The shells - honouring the oyster
I find that one of the pleasures of oyster eating is the tactile experience of inspecting the remarkable oyster shell. I marvel that a microscopic spat can in four years create for itself a limestone residence of such impressive size and finish.
The outer layer is an armoured fortress and inside is an inner living space lined with a smooth, pearl-like surface - a perfect swimming pool in which the oyster lounges. The oyster is able to raise the sunroof of the shell when it needs to and to close it very tight.

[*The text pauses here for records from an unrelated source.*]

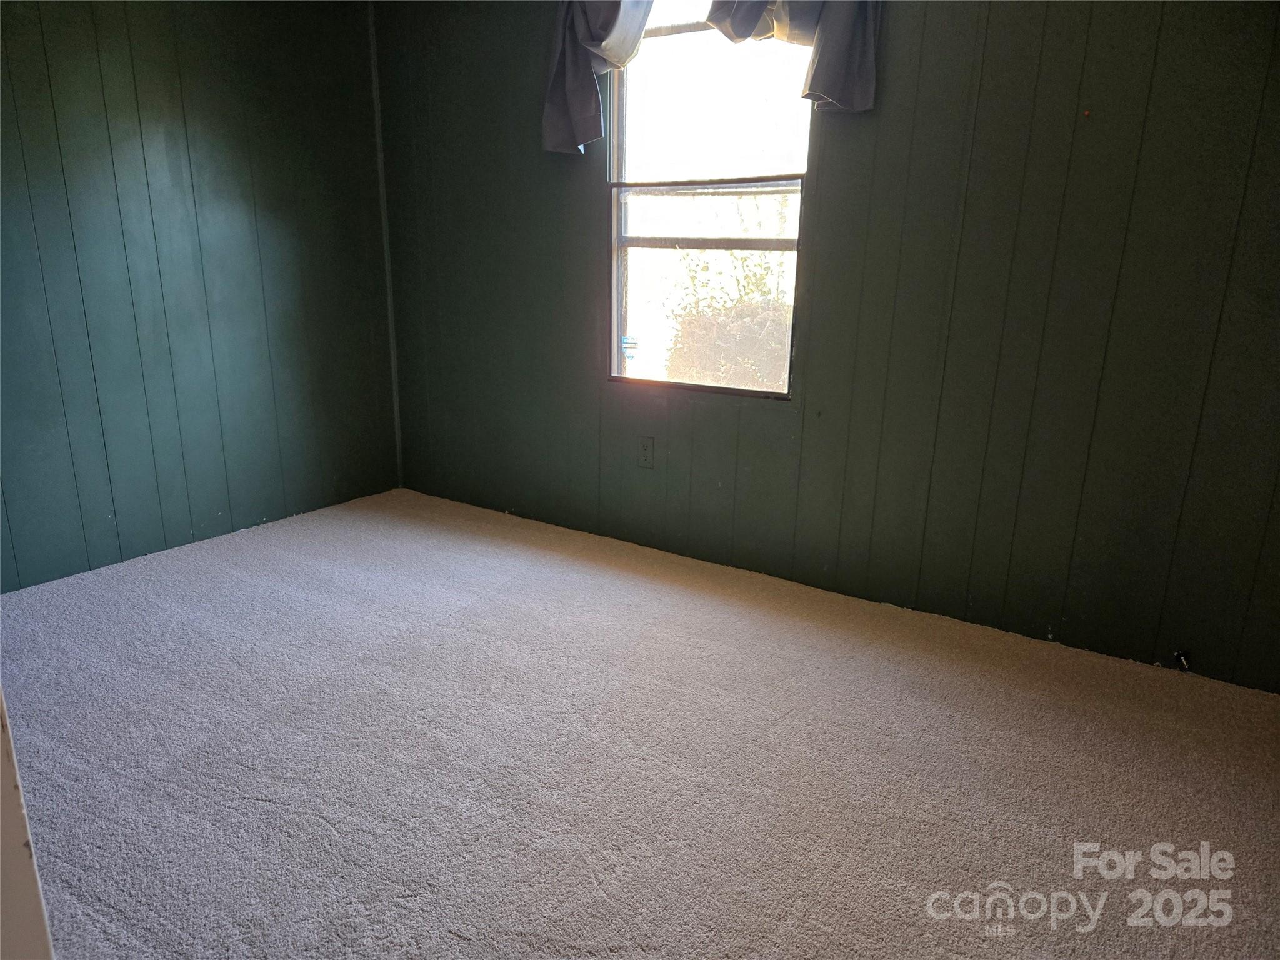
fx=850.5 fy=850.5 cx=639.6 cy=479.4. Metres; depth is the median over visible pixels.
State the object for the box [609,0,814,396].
window
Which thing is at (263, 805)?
carpet floor
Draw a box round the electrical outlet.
[636,435,654,468]
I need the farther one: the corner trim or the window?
the corner trim
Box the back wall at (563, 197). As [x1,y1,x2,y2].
[374,0,1278,693]
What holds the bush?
on the ground
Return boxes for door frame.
[0,692,54,959]
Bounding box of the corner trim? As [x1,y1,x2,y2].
[367,0,404,490]
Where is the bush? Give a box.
[665,246,794,390]
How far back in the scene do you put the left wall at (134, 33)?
3.10 m
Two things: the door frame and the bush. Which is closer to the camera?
the door frame
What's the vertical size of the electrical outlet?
0.117 m
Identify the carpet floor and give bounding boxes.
[1,484,1279,959]
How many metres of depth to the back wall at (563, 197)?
2.57 m
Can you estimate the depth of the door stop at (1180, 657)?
2.40 m
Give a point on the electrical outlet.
(647, 450)
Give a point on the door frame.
(22, 888)
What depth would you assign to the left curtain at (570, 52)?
2.96 m
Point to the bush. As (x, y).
(719, 334)
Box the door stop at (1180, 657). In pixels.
[1173,649,1191,670]
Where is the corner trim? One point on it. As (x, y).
(395, 410)
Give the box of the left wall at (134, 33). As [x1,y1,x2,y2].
[0,0,401,593]
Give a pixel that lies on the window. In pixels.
(756, 184)
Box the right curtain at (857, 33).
[700,0,881,114]
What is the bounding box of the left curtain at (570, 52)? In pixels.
[541,0,654,155]

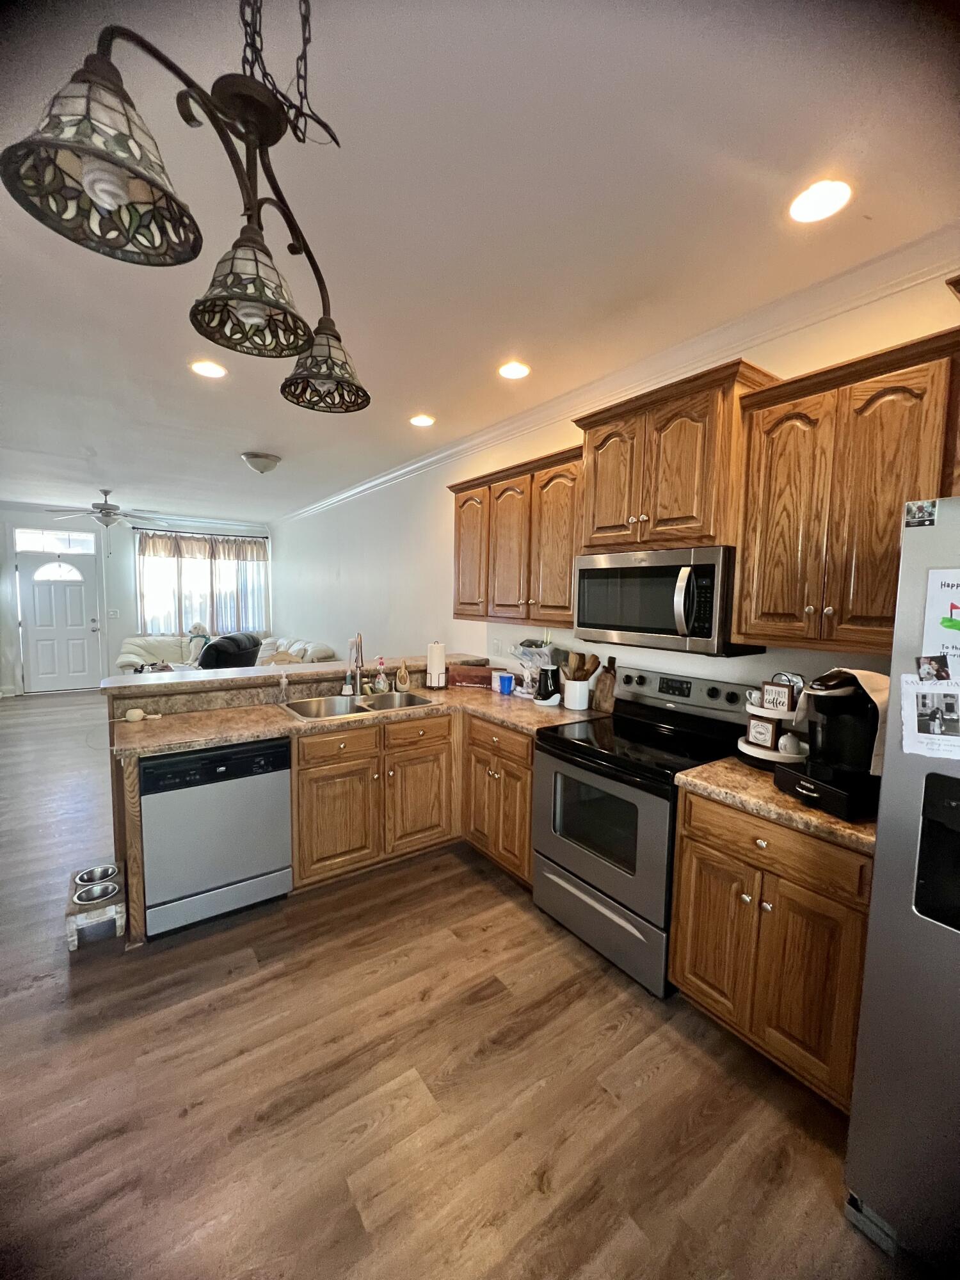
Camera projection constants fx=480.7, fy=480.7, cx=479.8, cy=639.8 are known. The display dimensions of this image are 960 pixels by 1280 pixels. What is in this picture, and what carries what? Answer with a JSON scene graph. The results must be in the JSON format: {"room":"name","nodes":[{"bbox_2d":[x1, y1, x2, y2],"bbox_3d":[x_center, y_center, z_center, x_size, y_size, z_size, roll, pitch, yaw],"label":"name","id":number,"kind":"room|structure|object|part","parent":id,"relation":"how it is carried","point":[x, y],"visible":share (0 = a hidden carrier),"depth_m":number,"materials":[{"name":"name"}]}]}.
{"room":"kitchen","nodes":[
{"label":"kitchen","id":0,"kind":"room"},
{"bbox_2d":[0,503,273,695],"bbox_3d":[-5.708,-0.628,7.737,4.626,2.795,0.151,-3,6,-35],"label":"far wall","id":1,"kind":"structure","parent":0,"point":[130,557],"depth_m":7.50,"materials":[{"name":"white paint"}]},
{"bbox_2d":[14,528,95,554],"bbox_3d":[-6.244,-1.430,7.066,0.905,0.315,0.043,-3,6,-35],"label":"transom window","id":2,"kind":"structure","parent":1,"relation":"in","point":[51,547],"depth_m":7.04,"materials":[{"name":"white glass"}]},
{"bbox_2d":[17,550,101,693],"bbox_3d":[-6.338,-0.225,7.261,0.941,2.057,0.127,-3,6,-35],"label":"front door","id":3,"kind":"structure","parent":1,"relation":"in","point":[77,587],"depth_m":7.25,"materials":[{"name":"white paint"}]},
{"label":"fanlight window","id":4,"kind":"part","parent":3,"relation":"part of","materials":[{"name":"white glass"}]},
{"bbox_2d":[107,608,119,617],"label":"light switch","id":5,"kind":"object","parent":1,"relation":"attached to","point":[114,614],"visible":0.98,"depth_m":7.37,"materials":[{"name":"white plastic"}]},
{"bbox_2d":[128,526,270,539],"bbox_3d":[-4.645,-1.792,8.042,1.981,0.059,0.129,-3,6,-35],"label":"curtain rod","id":6,"kind":"object","parent":1,"relation":"attached to","point":[136,528],"visible":0.83,"depth_m":7.93,"materials":[{"name":"metal"}]},
{"bbox_2d":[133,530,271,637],"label":"curtain","id":7,"kind":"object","parent":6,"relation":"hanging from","point":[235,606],"visible":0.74,"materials":[{"name":"white fabric"}]},
{"bbox_2d":[132,530,270,634],"bbox_3d":[-4.695,-0.892,8.208,2.020,1.708,0.144,-3,6,-35],"label":"window","id":8,"kind":"structure","parent":1,"relation":"in","point":[141,560],"depth_m":8.14,"materials":[{"name":"glass"}]},
{"bbox_2d":[0,686,920,1279],"bbox_3d":[-2.475,1.248,3.610,5.188,0.100,11.938,-3,6,-35],"label":"floor","id":9,"kind":"structure","parent":0,"point":[35,996],"depth_m":1.53,"materials":[{"name":"brown wood"}]},
{"bbox_2d":[65,863,126,949],"bbox_3d":[-1.812,1.254,2.282,0.197,0.159,0.392,-3,6,-35],"label":"pet feeder","id":10,"kind":"object","parent":9,"relation":"on","point":[120,923],"visible":0.65,"depth_m":2.17,"materials":[{"name":"wood"}]},
{"bbox_2d":[72,880,119,905],"bbox_3d":[-1.786,1.194,2.251,0.163,0.056,0.163,-3,6,-35],"label":"pet bowl","id":11,"kind":"object","parent":10,"relation":"in","point":[98,894],"visible":0.93,"depth_m":2.26,"materials":[{"name":"silver metal"}]},
{"bbox_2d":[74,862,119,885],"bbox_3d":[-1.866,1.158,2.350,0.162,0.057,0.164,-3,6,-35],"label":"pet bowl","id":12,"kind":"object","parent":10,"relation":"in","point":[88,877],"visible":0.76,"depth_m":2.36,"materials":[{"name":"silver metal"}]},
{"bbox_2d":[137,736,293,939],"bbox_3d":[-1.351,0.890,2.465,0.602,0.859,0.619,-3,6,-35],"label":"dishwasher","id":13,"kind":"object","parent":9,"relation":"on","point":[278,783],"visible":0.88,"depth_m":2.20,"materials":[{"name":"metal"}]},
{"bbox_2d":[112,632,336,674],"bbox_3d":[-3.553,0.436,6.815,2.402,0.924,2.763,-3,6,-35],"label":"sofa","id":14,"kind":"object","parent":9,"relation":"on","point":[141,651],"visible":0.23,"depth_m":6.96,"materials":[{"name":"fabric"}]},
{"bbox_2d":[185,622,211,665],"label":"dog","id":15,"kind":"object","parent":14,"relation":"on","point":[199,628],"visible":0.66,"depth_m":7.18},
{"bbox_2d":[197,632,262,669],"bbox_3d":[-3.383,0.391,6.351,0.897,0.940,0.948,1,5,4],"label":"armchair","id":16,"kind":"object","parent":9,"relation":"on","point":[220,651],"visible":0.55,"depth_m":6.05,"materials":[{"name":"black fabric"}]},
{"bbox_2d":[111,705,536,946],"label":"base cabinet","id":17,"kind":"object","parent":9,"relation":"on","point":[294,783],"visible":0.44,"depth_m":2.65,"materials":[{"name":"brown wood"}]},
{"bbox_2d":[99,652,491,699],"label":"bar countertop","id":18,"kind":"object","parent":17,"relation":"on","point":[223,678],"visible":0.74,"depth_m":2.91,"materials":[{"name":"brown laminate"}]},
{"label":"cabinet door","id":19,"kind":"part","parent":17,"relation":"part of","materials":[{"name":"brown wood"}]},
{"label":"drawer","id":20,"kind":"part","parent":17,"relation":"part of","materials":[{"name":"brown wood"}]},
{"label":"cabinet door","id":21,"kind":"part","parent":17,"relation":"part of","materials":[{"name":"brown wood"}]},
{"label":"drawer","id":22,"kind":"part","parent":17,"relation":"part of","materials":[{"name":"brown wood"}]},
{"bbox_2d":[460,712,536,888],"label":"base cabinet","id":23,"kind":"object","parent":9,"relation":"on","point":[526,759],"visible":0.48,"depth_m":2.64,"materials":[{"name":"brown wood"}]},
{"bbox_2d":[110,683,607,757],"bbox_3d":[-0.557,0.412,2.792,2.426,0.041,1.003,-3,6,-35],"label":"countertop","id":24,"kind":"structure","parent":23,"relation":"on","point":[296,724],"depth_m":2.53,"materials":[{"name":"laminate"}]},
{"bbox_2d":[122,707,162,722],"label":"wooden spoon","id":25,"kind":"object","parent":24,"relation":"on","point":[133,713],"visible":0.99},
{"bbox_2d":[277,671,289,702],"bbox_3d":[-1.171,0.279,2.863,0.056,0.169,0.066,-3,6,-35],"label":"soap bottle","id":26,"kind":"object","parent":24,"relation":"on","point":[283,687],"visible":1,"depth_m":2.85,"materials":[{"name":"clear"}]},
{"bbox_2d":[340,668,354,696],"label":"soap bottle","id":27,"kind":"object","parent":24,"relation":"on","point":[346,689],"visible":0.99,"depth_m":3.05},
{"bbox_2d":[347,632,365,697],"bbox_3d":[-0.769,0.166,2.975,0.129,0.405,0.232,-3,6,-35],"label":"faucet","id":28,"kind":"object","parent":24,"relation":"on","point":[357,660],"visible":1,"depth_m":3.02,"materials":[{"name":"metal"}]},
{"bbox_2d":[279,689,436,720],"bbox_3d":[-0.728,0.468,2.875,0.836,0.179,0.503,-3,6,-35],"label":"sink","id":29,"kind":"object","parent":24,"relation":"in","point":[404,703],"visible":0.47,"depth_m":2.99,"materials":[{"name":"silver metal"}]},
{"bbox_2d":[373,656,389,693],"bbox_3d":[-0.657,0.228,3.197,0.088,0.228,0.071,-3,6,-35],"label":"soap bottle","id":30,"kind":"object","parent":24,"relation":"on","point":[381,684],"visible":0.99,"depth_m":3.18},
{"bbox_2d":[394,661,410,691],"bbox_3d":[-0.521,0.248,3.233,0.096,0.193,0.076,-3,6,-35],"label":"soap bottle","id":31,"kind":"object","parent":24,"relation":"on","point":[402,687],"visible":0.99,"depth_m":3.21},
{"bbox_2d":[424,640,447,688],"bbox_3d":[-0.307,0.168,3.361,0.156,0.325,0.156,-3,6,-35],"label":"paper towel holder","id":32,"kind":"object","parent":24,"relation":"on","point":[436,646],"visible":0.99,"depth_m":3.31,"materials":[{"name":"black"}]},
{"bbox_2d":[446,663,498,688],"bbox_3d":[-0.043,0.258,3.479,0.385,0.138,0.140,2,5,9],"label":"wooden box","id":33,"kind":"object","parent":24,"relation":"on","point":[470,678],"visible":0.93,"depth_m":3.43,"materials":[{"name":"wood"}]},
{"bbox_2d":[496,672,514,695],"bbox_3d":[0.170,0.298,3.206,0.095,0.116,0.100,-3,6,-35],"label":"blue cup","id":34,"kind":"object","parent":24,"relation":"on","point":[505,678],"visible":0.99,"depth_m":3.17,"materials":[{"name":"blue plastic"}]},
{"bbox_2d":[509,640,561,697],"bbox_3d":[0.354,0.181,3.116,0.269,0.366,0.332,-3,6,-35],"label":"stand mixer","id":35,"kind":"object","parent":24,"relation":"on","point":[539,655],"visible":0.66,"depth_m":3.06,"materials":[{"name":"plastic"}]},
{"bbox_2d":[533,663,561,704],"bbox_3d":[0.419,0.265,2.954,0.173,0.236,0.161,-3,6,-35],"label":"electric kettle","id":36,"kind":"object","parent":24,"relation":"on","point":[547,692],"visible":1,"depth_m":2.91,"materials":[{"name":"black"}]},
{"bbox_2d":[563,678,589,709],"bbox_3d":[0.564,0.317,2.853,0.142,0.163,0.143,-3,6,-35],"label":"utensil crock","id":37,"kind":"object","parent":24,"relation":"on","point":[584,705],"visible":0.92,"depth_m":2.79,"materials":[{"name":"white ceramic"}]},
{"bbox_2d":[560,650,600,680],"bbox_3d":[0.589,0.218,2.865,0.151,0.322,0.160,-3,6,-35],"label":"wooden utensils","id":38,"kind":"object","parent":37,"relation":"in","point":[584,657],"visible":0.53,"depth_m":2.83,"materials":[{"name":"brown wood"}]},
{"bbox_2d":[591,656,618,713],"bbox_3d":[0.726,0.251,2.799,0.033,0.303,0.177,-3,6,-35],"label":"cutting board","id":39,"kind":"object","parent":24,"relation":"on","point":[605,708],"visible":0.99,"depth_m":2.78,"materials":[{"name":"brown wood"}]},
{"bbox_2d":[533,664,757,996],"bbox_3d":[0.729,0.785,2.258,0.722,1.172,0.756,-3,6,-35],"label":"stove","id":40,"kind":"object","parent":9,"relation":"on","point":[616,877],"visible":0.78,"depth_m":2.11,"materials":[{"name":"black metal"}]},
{"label":"storage drawer","id":41,"kind":"part","parent":40,"relation":"part of","materials":[{"name":"silver metal"}]},
{"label":"oven door","id":42,"kind":"part","parent":40,"relation":"part of","materials":[{"name":"silver metal"}]},
{"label":"control panel","id":43,"kind":"part","parent":40,"relation":"part of","materials":[{"name":"metal"}]},
{"bbox_2d":[668,783,874,1111],"bbox_3d":[1.147,0.984,1.753,0.640,0.878,0.631,-3,6,-35],"label":"base cabinet","id":44,"kind":"object","parent":9,"relation":"on","point":[700,843],"visible":0.63,"depth_m":1.54,"materials":[{"name":"brown wood"}]},
{"bbox_2d":[672,755,879,854],"bbox_3d":[1.189,0.530,1.723,0.634,0.041,0.744,-3,6,-35],"label":"countertop","id":45,"kind":"structure","parent":44,"relation":"on","point":[816,813],"depth_m":1.59,"materials":[{"name":"brown stone"}]},
{"bbox_2d":[736,688,806,766],"bbox_3d":[1.210,0.342,1.928,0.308,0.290,0.313,-3,6,-35],"label":"tiered tray","id":46,"kind":"object","parent":45,"relation":"on","point":[745,749],"visible":0.46,"depth_m":1.87,"materials":[{"name":"white wood"}]},
{"bbox_2d":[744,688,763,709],"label":"mug","id":47,"kind":"object","parent":46,"relation":"on","point":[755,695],"visible":0.71,"depth_m":1.94,"materials":[{"name":"white ceramic"}]},
{"bbox_2d":[744,713,779,748],"bbox_3d":[1.133,0.362,1.924,0.061,0.118,0.110,-3,6,-35],"label":"sign","id":48,"kind":"object","parent":46,"relation":"on","point":[768,729],"visible":1,"depth_m":1.90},
{"bbox_2d":[759,679,796,714],"bbox_3d":[1.181,0.230,1.912,0.060,0.114,0.113,-3,6,-35],"label":"sign","id":49,"kind":"object","parent":46,"relation":"on","point":[779,692],"visible":0.99,"depth_m":1.89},
{"bbox_2d":[777,732,804,755],"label":"sugar bowl","id":50,"kind":"object","parent":46,"relation":"on","point":[792,749],"visible":0.99,"depth_m":1.80,"materials":[{"name":"white ceramic"}]},
{"bbox_2d":[771,668,887,818],"bbox_3d":[1.173,0.311,1.567,0.333,0.417,0.292,-1,5,-17],"label":"coffee maker","id":51,"kind":"object","parent":45,"relation":"on","point":[845,729],"visible":0.73,"depth_m":1.51,"materials":[{"name":"black plastic"}]},
{"bbox_2d":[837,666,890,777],"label":"towel","id":52,"kind":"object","parent":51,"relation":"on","point":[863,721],"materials":[{"name":"white fabric"}]},
{"bbox_2d":[844,495,959,1273],"bbox_3d":[1.493,0.612,1.001,0.883,1.764,0.923,-3,6,-35],"label":"refrigerator","id":53,"kind":"object","parent":9,"relation":"on","point":[866,993],"visible":0.98,"depth_m":1.10,"materials":[{"name":"silver metal"}]},
{"bbox_2d":[903,499,937,527],"bbox_3d":[1.049,-0.299,1.143,0.012,0.058,0.059,-3,6,-35],"label":"photo","id":54,"kind":"object","parent":53,"relation":"attached to","point":[913,512],"visible":0.99,"depth_m":1.14},
{"bbox_2d":[900,676,959,761],"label":"save-the-date card","id":55,"kind":"object","parent":53,"relation":"attached to","point":[908,700],"visible":0.99,"depth_m":1.10,"materials":[{"name":"white paper"}]},
{"bbox_2d":[915,654,951,683],"bbox_3d":[1.057,0.070,1.114,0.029,0.063,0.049,-3,6,-35],"label":"photo","id":56,"kind":"object","parent":53,"relation":"attached to","point":[943,671],"visible":0.98,"depth_m":1.11,"materials":[{"name":"black"}]},
{"bbox_2d":[921,568,959,676],"bbox_3d":[1.122,-0.017,1.056,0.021,0.256,0.241,-3,6,-35],"label":"paper","id":57,"kind":"object","parent":53,"relation":"attached to","point":[958,598],"visible":0.9,"depth_m":1.11,"materials":[{"name":"white paper"}]},
{"bbox_2d":[0,0,959,522],"bbox_3d":[-2.344,-1.625,3.487,4.992,0.103,11.570,-3,6,-35],"label":"ceiling","id":58,"kind":"structure","parent":0,"point":[249,429],"depth_m":1.50,"materials":[{"name":"white paint"}]},
{"bbox_2d":[42,488,170,530],"bbox_3d":[-4.612,-1.576,5.942,1.276,0.556,1.269,-3,6,-35],"label":"ceiling fan","id":59,"kind":"object","parent":58,"relation":"hanging from","point":[106,514],"visible":0.99,"depth_m":5.85,"materials":[{"name":"metal"}]},
{"bbox_2d":[0,0,371,417],"bbox_3d":[-0.401,-0.929,0.903,0.320,0.759,0.793,2,5,15],"label":"chandelier","id":60,"kind":"object","parent":58,"relation":"hanging from","point":[112,194],"visible":1,"depth_m":0.78,"materials":[{"name":"metal"}]},
{"bbox_3d":[-0.505,-0.645,0.666,0.212,0.159,0.214,-3,6,-36],"label":"shade","id":61,"kind":"part","parent":60,"relation":"part of","materials":[{"name":"glass"}]},
{"bbox_3d":[-0.439,-0.673,0.942,0.216,0.152,0.217,-3,6,-36],"label":"shade","id":62,"kind":"part","parent":60,"relation":"part of","materials":[{"name":"glass"}]},
{"bbox_3d":[-0.396,-0.709,1.247,0.217,0.153,0.219,-3,6,-36],"label":"shade","id":63,"kind":"part","parent":60,"relation":"part of","materials":[{"name":"glass"}]},
{"bbox_2d":[188,359,227,377],"bbox_3d":[-1.501,-1.490,2.651,0.181,0.008,0.182,-3,6,-35],"label":"recessed light","id":64,"kind":"object","parent":58,"relation":"in","point":[212,369],"visible":0.99,"depth_m":2.64,"materials":[{"name":"white"}]},
{"bbox_2d":[241,451,281,473],"bbox_3d":[-1.996,-1.599,4.411,0.337,0.145,0.335,-3,6,-35],"label":"ceiling light","id":65,"kind":"object","parent":58,"relation":"attached to","point":[256,458],"visible":0.98,"depth_m":4.31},
{"bbox_2d":[408,413,434,426],"bbox_3d":[-0.413,-1.554,3.409,0.180,0.010,0.181,-3,6,-35],"label":"recessed light","id":66,"kind":"object","parent":58,"relation":"in","point":[425,420],"visible":0.99,"depth_m":3.40,"materials":[{"name":"white"}]},
{"bbox_2d":[497,360,530,378],"bbox_3d":[0.185,-1.480,2.643,0.181,0.010,0.182,-3,6,-35],"label":"recessed light","id":67,"kind":"object","parent":58,"relation":"in","point":[518,369],"visible":0.98,"depth_m":2.63,"materials":[{"name":"white"}]},
{"bbox_2d":[787,178,853,222],"bbox_3d":[1.045,-1.348,1.481,0.180,0.009,0.181,-3,6,-35],"label":"recessed light","id":68,"kind":"object","parent":58,"relation":"in","point":[821,203],"visible":0.99,"depth_m":1.47,"materials":[{"name":"white"}]},
{"bbox_2d":[270,264,959,700],"bbox_3d":[-0.545,-0.290,4.740,0.152,2.752,10.752,-3,6,-35],"label":"right wall","id":69,"kind":"structure","parent":0,"point":[465,644],"depth_m":4.23,"materials":[{"name":"white paint"}]},
{"bbox_2d":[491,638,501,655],"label":"wall outlet","id":70,"kind":"object","parent":69,"relation":"attached to","point":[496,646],"visible":0.98,"depth_m":3.61,"materials":[{"name":"white plastic"}]},
{"bbox_2d":[448,444,583,629],"bbox_3d":[0.277,-0.589,3.066,0.358,0.943,1.245,-3,6,-35],"label":"upper cabinet","id":71,"kind":"object","parent":69,"relation":"attached to","point":[460,507],"visible":0.72,"depth_m":2.86,"materials":[{"name":"brown wood"}]},
{"bbox_2d":[276,224,959,522],"bbox_3d":[-0.303,-1.547,4.131,0.094,0.107,8.714,-3,6,-35],"label":"crown molding","id":72,"kind":"structure","parent":69,"relation":"attached to","point":[415,466],"depth_m":2.18,"materials":[{"name":"white paint"}]},
{"bbox_2d":[572,358,780,553],"bbox_3d":[0.864,-0.753,2.222,0.406,0.667,0.842,-3,6,-35],"label":"upper cabinet","id":73,"kind":"object","parent":69,"relation":"attached to","point":[697,523],"visible":0.83,"depth_m":2.03,"materials":[{"name":"brown wood"}]},
{"bbox_2d":[572,545,764,656],"bbox_3d":[0.837,-0.185,2.249,0.464,0.430,0.755,-3,6,-35],"label":"microwave","id":74,"kind":"object","parent":73,"relation":"attached to","point":[708,633],"visible":0.92,"depth_m":2.05,"materials":[{"name":"silver metal"}]},
{"bbox_2d":[732,327,959,655],"bbox_3d":[1.312,-0.441,1.669,0.360,0.936,0.715,-3,6,-35],"label":"upper cabinet","id":75,"kind":"object","parent":69,"relation":"attached to","point":[779,445],"visible":0.94,"depth_m":1.58,"materials":[{"name":"brown wood"}]},
{"bbox_2d":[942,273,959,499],"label":"upper cabinet","id":76,"kind":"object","parent":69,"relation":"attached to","point":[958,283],"visible":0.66,"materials":[{"name":"brown wood"}]}
]}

When examining the shell, look for the shape of the dragon's claw with its ribbed fingers; or shells dimpled with tiny barnacle shacks. (Two other creatures that commonly build on oysters - sea worms and sponges - can be seen if you look closely, although you might need a magnifying glass to see the honeycomb-like sponges; but, of course, most diligent oyster eaters carry a strong magnifying glass or a jeweller's loupe. These creatures have nothing to do with the oysters or with each other, they just live there harmlessly on the shell). Or feel the flexible edging of the angasi shell. Examine the hooked shell of other varieties - some oysters are grown upright from a single point which you can identify at the sharp end of the hook. On oysters grown by older methods on wooden frames you will find that the slats of the frame leave their groove on the shell. Sometimes the shells carry some of the green river moss; sometimes the tides and the sand have scrubbed the oyster almost white. And of course we always enjoy touching the nacre - the astonishing pearly lining of the shell.
Finally - call me eccentric - before sending the finished plate away I like to arrange the shells face-down in a circle of tribute; at Tastevin, an excellent little restaurant in Sydney, Virginia decided she prefers to build them into celebratory mounds. I am not by inclination a spiritual person, but I fancy that how we handle the shells of the creatures we have just eaten is a way of honouring those creatures and the pleasure they've given us - their remains are not just trash. In some primal, totemic way, these creatures are part of us. Say goodbye, nicely.